FREN

#FF00AA


7 mar. 2006

@apple@

You’re likely to read (over and over again, on each and every tech website) a derivative of the “Mac OS X hacked under 30 minutes” story that was published today. What you may not read, however (depending on whether you read Mac-apologist websites, mostly — well, you do, since you’re reading this blog), is the (semi-)rebuttal, so I thought I should mention it here.

The story, as reported: someone put up a challenge on the net to hack the Mac mini he’d setup as a typical web server; the challenge worked so well (well, they tend to), the machine was actually hacked in thirty minutes. Ooh, OS X is so much crap. One wonders how come three to five percent of the online population (and not necessarily the least interesting, in terms of stealable personal or professional data), and a few servers, too, can actually be running this OS at all, what with the “undisclosed vulnerabilities” that any hacker can exploit.

Well, that’s if you only read the ZDNet story (or the myriad copycats that’ll no doubt be published over the next few days) and don’t try to get more facts.

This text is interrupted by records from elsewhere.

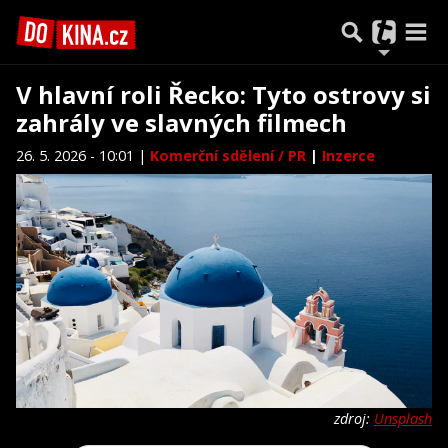
V hlavní roli Řecko: Tyto ostrovy si
zahrály ve slavných filmech
26. 5. 2026 - 10:01 |
Komerční sdělení / PR
|
Inzerce
zdroj:
Unsplash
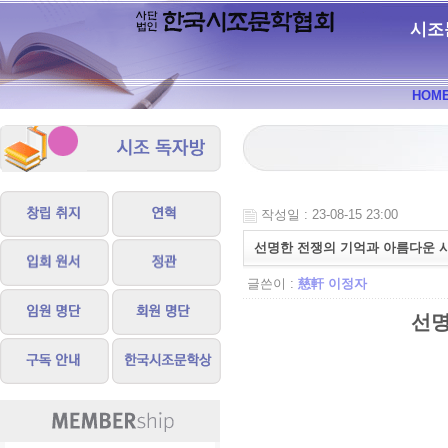
시조
HOM
작성일 : 23-08-15 23:00
선명한 전쟁의 기억과 아름다운 사랑
글쓴이 :
慈軒 이정자
선명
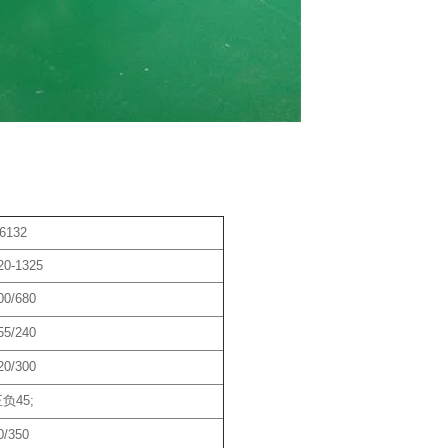
6132
20-1325
00/680
55/240
20/300
负45;
0/350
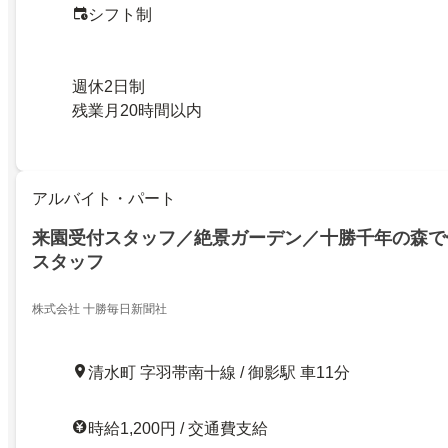
シフト制
週休2日制
残業月20時間以内
アルバイト・パート
来園受付スタッフ／絶景ガーデン／十勝千年の森で
スタッフ
株式会社 十勝毎日新聞社
清水町 字羽帯南十線 / 御影駅 車11分
時給1,200円 / 交通費支給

If you do, you’ll find out that the challenge was very much rigged: all it took was filling out a form to create a user account you could ssh to. That is, you could remotely login to the machine, as a regular user. And that never ever happens in real life: whether you’re using your home computer on the internet or setting up a webserver, outside people don’t have a valid login and password to your computer (unless your password is easily guessed, which is the case of most people but, hey, their loss) — not to mention that your ssh daemon (i.e., the remote-login server) is unlikely to be running at all (unless you decided to enable it for some reason, in which case it’s really, really your fault if your password is too easily guessed).

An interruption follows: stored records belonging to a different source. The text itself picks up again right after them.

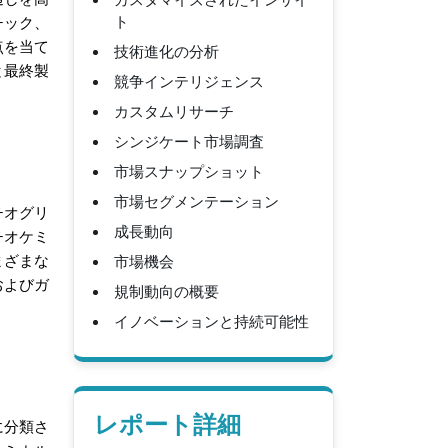
通しを高
ト
チック、
点を当て
技術進化の分析
と最終製
競争インテリジェンス
カスタムリサーチ
シンジケート市場調査
市場スナップショット
市場セグメンテーション
チオグリ
成長動向
チオケミ
市場機会
まざまな
およびガ
規制動向の概要
イノベーションと持続可能性
レポート詳細
に分類さ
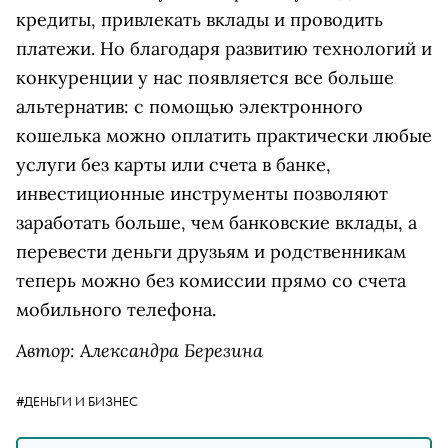
кредиты, привлекать вклады и проводить
платежи. Но благодаря развитию технологий и
конкуренции у нас появляется все больше
альтернатив: с помощью электронного
кошелька можно оплатить практически любые
услуги без карты или счета в банке,
инвестиционные инструменты позволяют
заработать больше, чем банковские вклады, а
перевести деньги друзьям и родственникам
теперь можно без комиссии прямо со счета
мобильного телефона.
Автор: Александра Березина
#ДЕНЬГИ И БИЗНЕС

Not to minimize the vulnerability that was exploited here — it does exist, and it shouldn’t. Well, unless it’s a hoax, but it’s believable enough: not so long ago, if you had an account, you could actually exploit fast user switching to record everything other users viewed or typed on the computer while you had an open session in the background. But privilege escalation is a staple of computing, it’s inevitable, it’s everywhere, and even on Unix systems it’s a race between hackers and coders (which is where OS X get its vulnerabilities — as I understand it, Apple tends to lag in implementing security patches as they are developed for its parent, BSD). That means you shouldn’t trust any stranger with an account on your machine, whichever operating system is installed.

 

Geez, and a few days ago I was criticizing how John Gruber was blaming the hypothetical user for opening a downloaded file without double-checking what it was. Well, there’s a difference here — in that case Windows is far from better (historically, I figure it’s been rather worse). Although OS X suffers from being based on a well-documented open-source operating system, the vulnerabilities of which are just well documented, and not being fixed as quickly as it should because Apple engineers do seem to share a bit the delusion that they’re safe no matter what. And that, as I said before, is worrisome indeed.

 

[03/07] As a reply, the more realistic Mac OS X Security Challenge, undefeated so far after 24 hours [via]:

Some have objected to this [new] test as doing nothing more than testing the security of apache or ssh on a PowerPC architecture. That is correct. And that is how most of the world will see Mac OS X externally. […]

The ZDnet article has been updated to include the sentence, “Participants were given local client access to the target computer and invited to try their luck.” [But with no explanation of what that implies.]